§ **Task requirements**
Pick out every line in the records that contains the word "hương" and copy each of those lines.
Extracted material Start Marker
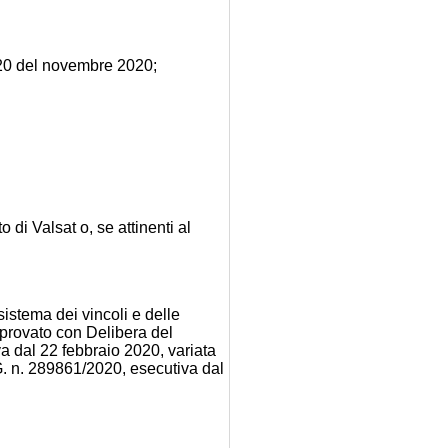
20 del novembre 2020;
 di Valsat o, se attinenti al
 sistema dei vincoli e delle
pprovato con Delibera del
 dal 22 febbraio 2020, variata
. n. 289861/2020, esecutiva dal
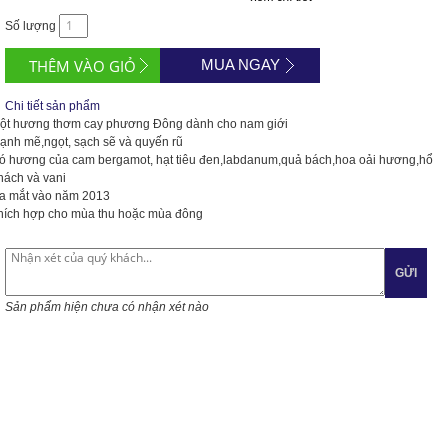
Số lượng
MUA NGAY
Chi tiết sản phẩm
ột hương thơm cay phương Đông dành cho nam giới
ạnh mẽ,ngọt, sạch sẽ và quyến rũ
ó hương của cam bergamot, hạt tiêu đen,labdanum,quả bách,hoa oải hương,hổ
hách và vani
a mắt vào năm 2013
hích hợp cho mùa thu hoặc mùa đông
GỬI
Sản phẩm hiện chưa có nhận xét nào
Extracted material End Marker
Extracted material Start Marker
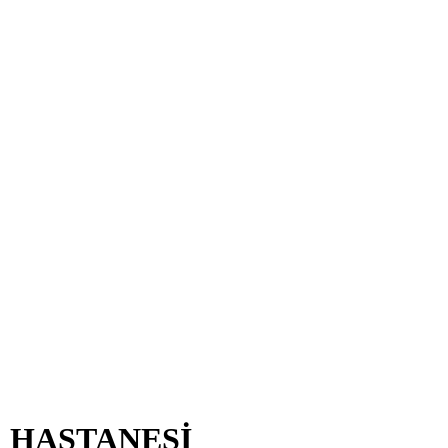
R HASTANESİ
Extracted material End Marker
§ **Answer for this exercise**
ột hương thơm cay phương Đông dành cho nam giới
ó hương của cam bergamot, hạt tiêu đen,labdanum,quả bách,hoa oải hương,hổ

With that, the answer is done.